New York City Theater
Manhattan Theatre Club, Manhattan
“Ruined” is a devastating drama, which depicts how a particular culture plays out during wartime. Specifically, the tale unfolds in the Democratic Republic of Congo, in “the recent past,” as the program notes. It is a story, both exotic and all too familiar, which haunts the viewer long after he/she leaves the theater.
“Democratic” is indeed an ironic term to describe life in the Congo—as no one gets democratic treatment—most particularly not its women. The title “Ruined” refers to the status of women who have been raped. Once such an event occurs, the raped woman is considered a pariah, an outsider. She is rejected by her husband (if she has a husband), she cannot marry, and, finally, she is ostracized by her entire village. She is “damaged goods.”
Such problems are intensified in this war. The country is in turmoil, with rebel soldiers fighting against government troops. One can barely distinguish which soldiers represent which group, but it hardly matters. Atrocities abound on both sides, with villages burned down, its people murdered. All are swaggering bullies, believing in their own causes. And of course rape is rampant.
Such is the backdrop for “Ruined,” which takes place in the bar/cafe of a small mining town in the Ituri Rain Forest. The establishment (which doubles as brothel and entertainment center) is owned and run by the indefatigable Mama Nadi. She is an African Mother Courage, who relentlessly pursues money and fiercely guards her prime possession—her bar/cafe. Survival, it would seem, is the name of her game.
Into this scene comes Christian, a small businessman who is her friend. He has two young girls in tow, both of whom are “ruined” and one of whom is his niece. Working in the brothel is their only hope of survival, and Christian (with many bribes) convinces Mama to take them in.
This production, with its almost all-black cast, plays out with music, dance, seduction, and poignancy.
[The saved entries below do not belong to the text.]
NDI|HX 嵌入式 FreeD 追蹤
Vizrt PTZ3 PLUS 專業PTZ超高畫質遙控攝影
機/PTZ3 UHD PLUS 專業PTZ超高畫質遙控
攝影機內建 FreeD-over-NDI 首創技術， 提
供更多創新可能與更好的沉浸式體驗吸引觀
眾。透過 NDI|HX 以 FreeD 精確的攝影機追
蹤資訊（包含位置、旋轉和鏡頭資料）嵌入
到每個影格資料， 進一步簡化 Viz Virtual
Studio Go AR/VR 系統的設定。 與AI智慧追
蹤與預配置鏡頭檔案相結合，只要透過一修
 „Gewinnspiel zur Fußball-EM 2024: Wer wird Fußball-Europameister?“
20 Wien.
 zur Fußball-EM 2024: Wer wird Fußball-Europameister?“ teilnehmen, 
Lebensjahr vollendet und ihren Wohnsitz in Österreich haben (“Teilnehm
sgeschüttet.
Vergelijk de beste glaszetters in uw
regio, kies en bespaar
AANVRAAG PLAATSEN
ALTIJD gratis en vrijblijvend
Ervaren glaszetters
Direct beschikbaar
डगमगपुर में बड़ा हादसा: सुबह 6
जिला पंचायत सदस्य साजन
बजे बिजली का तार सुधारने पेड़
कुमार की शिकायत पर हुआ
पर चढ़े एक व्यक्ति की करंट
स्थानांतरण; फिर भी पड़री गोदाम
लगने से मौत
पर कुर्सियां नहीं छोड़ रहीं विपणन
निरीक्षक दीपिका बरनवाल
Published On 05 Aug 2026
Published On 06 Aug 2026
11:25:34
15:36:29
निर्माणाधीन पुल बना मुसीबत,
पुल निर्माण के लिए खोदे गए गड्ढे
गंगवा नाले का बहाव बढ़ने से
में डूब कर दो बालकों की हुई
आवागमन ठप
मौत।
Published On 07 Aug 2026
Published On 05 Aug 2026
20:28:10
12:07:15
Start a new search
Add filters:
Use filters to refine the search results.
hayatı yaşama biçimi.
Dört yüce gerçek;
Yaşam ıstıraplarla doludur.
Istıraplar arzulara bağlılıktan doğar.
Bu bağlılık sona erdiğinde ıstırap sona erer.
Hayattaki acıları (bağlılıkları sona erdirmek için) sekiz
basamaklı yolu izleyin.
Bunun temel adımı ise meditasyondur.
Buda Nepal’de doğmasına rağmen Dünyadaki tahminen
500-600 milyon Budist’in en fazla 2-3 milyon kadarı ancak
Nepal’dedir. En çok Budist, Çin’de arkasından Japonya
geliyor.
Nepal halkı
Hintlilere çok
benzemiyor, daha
It is a menacing reality raised to a high level of art--another “Cabaret,” but a gritty, down-dirty “Cabaret.” The entire cast, with Saidah Arrika Ekuklona in the lead, is brilliant. Each actor is totally committed, immersed in his role, and the lines tumble out with African accents intact.
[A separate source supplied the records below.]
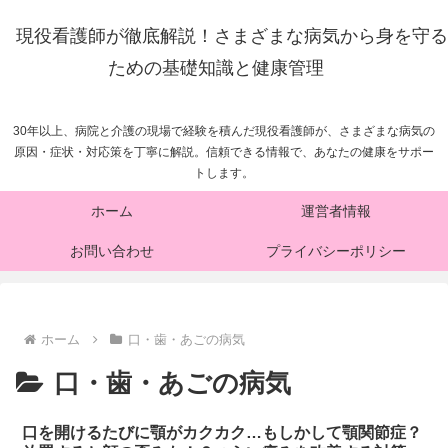
現役看護師が徹底解説！さまざまな病気から身を守る
ための基礎知識と健康管理
30年以上、病院と介護の現場で経験を積んだ現役看護師が、さまざまな病気の
原因・症状・対応策を丁寧に解説。信頼できる情報で、あなたの健康をサポー
トします。
ホーム
運営者情報
お問い合わせ
プライバシーポリシー
ホーム
口・歯・あごの病気
口・歯・あごの病気
口を開けるたびに顎がカクカク…もしかして顎関節症？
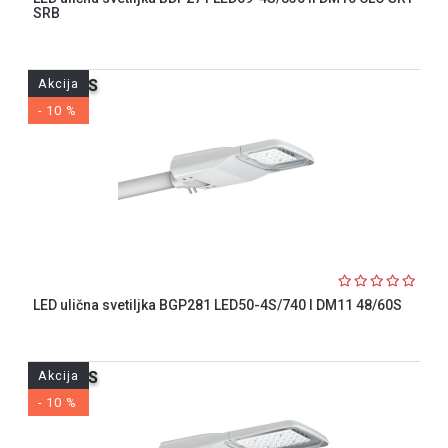
SRB
Akcija
PHILIPS
- 10 %
LED ulična svetiljka BGP281 LED50-4S/740 I DM11 48/60S
Akcija
PHILIPS
- 10 %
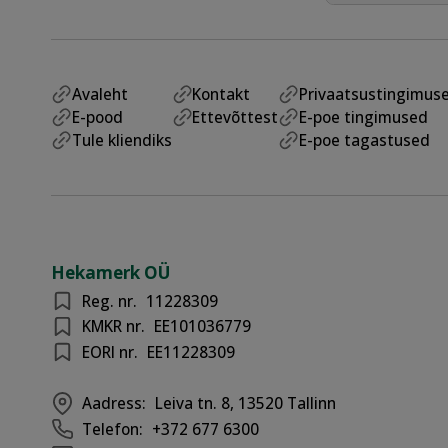
Avaleht
Kontakt
Privaatsustingimus
E-pood
Ettevõttest
E-poe tingimused
Tule kliendiks
E-poe tagastused
Hekamerk OÜ
Reg. nr.
11228309
KMKR nr.
EE101036779
EORI nr.
EE11228309
Aadress:
Leiva tn. 8, 13520 Tallinn
Telefon:
+372 677 6300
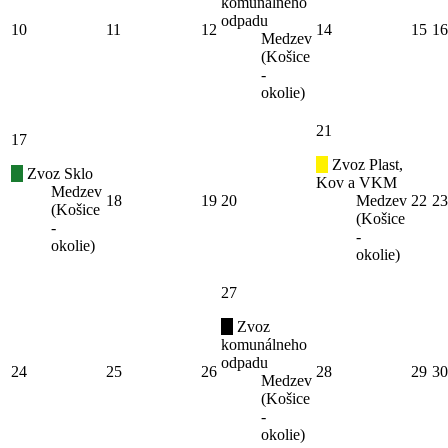
komunálneho
odpadu
10
11
12
14
15
16
Medzev
(Košice
-
okolie)
21
17
Zvoz Plast,
Zvoz Sklo
Kov a VKM
Medzev
18
19
20
Medzev
22
23
(Košice
(Košice
-
-
okolie)
okolie)
27
Zvoz
komunálneho
odpadu
24
25
26
28
29
30
Medzev
(Košice
-
okolie)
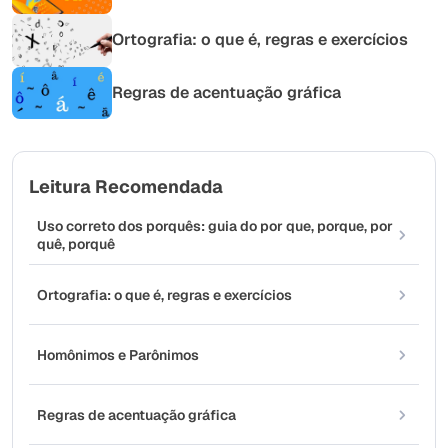
Ortografia: o que é, regras e exercícios
Regras de acentuação gráfica
Leitura Recomendada
Uso correto dos porquês: guia do por que, porque, por
quê, porquê
Ortografia: o que é, regras e exercícios
Homônimos e Parônimos
Regras de acentuação gráfica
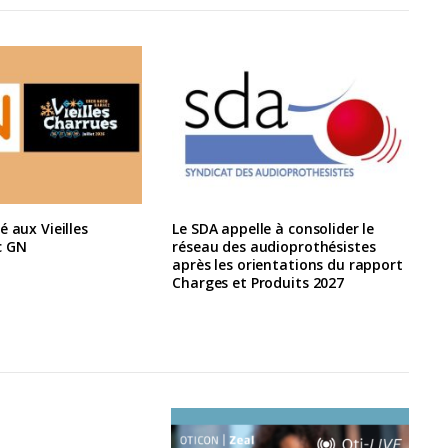
é aux Vieilles
Le SDA appelle à consolider le
c GN
réseau des audioprothésistes
après les orientations du rapport
Charges et Produits 2027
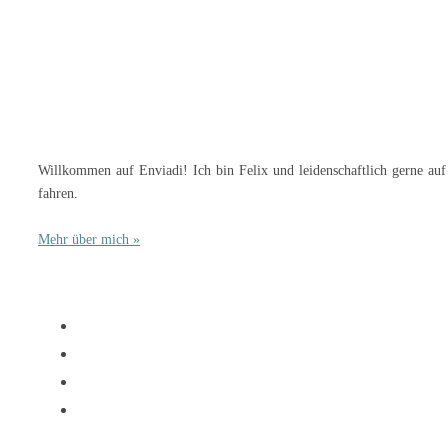
Willkommen auf Enviadi! Ich bin Felix und leidenschaftlich gerne auf
fahren.
Mehr über mich »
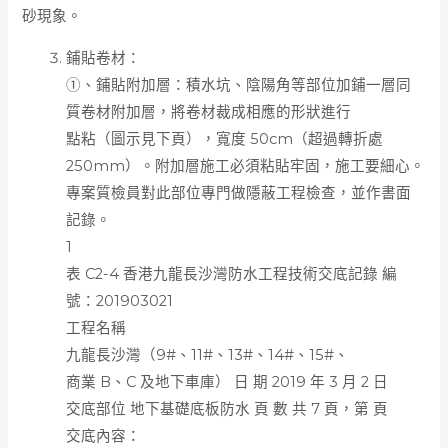
砂現象。
鋪貼卷材：
①、鋪貼附加層：積水坑、陰陽角等部位加鋪一層同
質卷材附加層，將卷材裁成相應的形狀進行
點粘（圖示見下頁），寬度 50cm（超過轉折處
250mm）。附加層施工必須粘貼牢固，施工要細心。
專案質檢員對此部位專門做隱蔽工程檢查，並作書面
記錄。
1
表 C2-4 香港九龍長沙灣防水工程技術交底記錄 編
號：201903021
工程名稱
九龍長沙灣（9#、11#、13#、14#、15#、
商業 B、C 及地下車庫） 日 期 2019 年 3 月 2 日
交底部位 地下基礎底板防水 頁 數 共 7 頁，第 頁
交底內容：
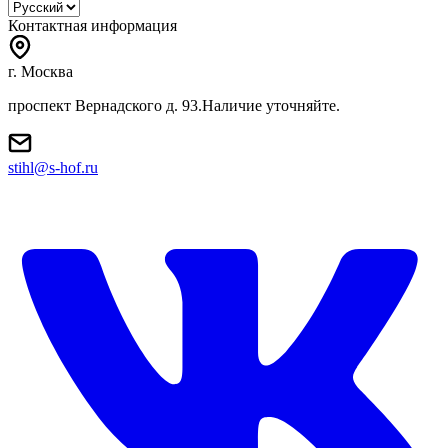
Контактная информация
г. Москва
проспект Вернадского д. 93.Наличие уточняйте.
stihl@s-hof.ru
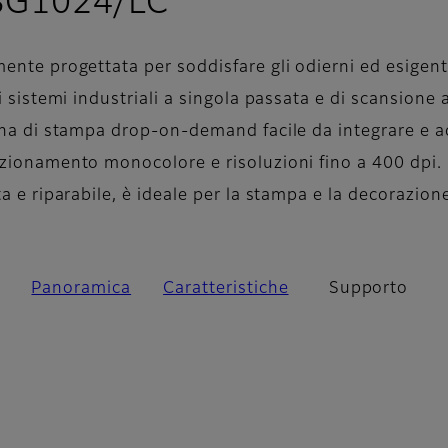
- Supporto
 SG1024/LC
ente progettata per soddisfare gli odierni ed esigent
i sistemi industriali a singola passata e di scansione 
tina di stampa drop-on-demand facile da integrare e a
nzionamento monocolore e risoluzioni fino a 400 dpi.
ta e riparabile, è ideale per la stampa e la decorazion
Panoramica
Caratteristiche
Supporto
The end is to be expected. Mama’s bar/brothel is fading fast, and when she finally says, “I’m ruined,” she means not only the demise of her establishment, but a long-ago event in her own life.
Playwright Lynn Nottage is one of our best current playwrights (African-American, as it happens), and has a long list of fine plays and solid characterizations. But, this time around, she has topped herself. “Ruined” is not to be missed.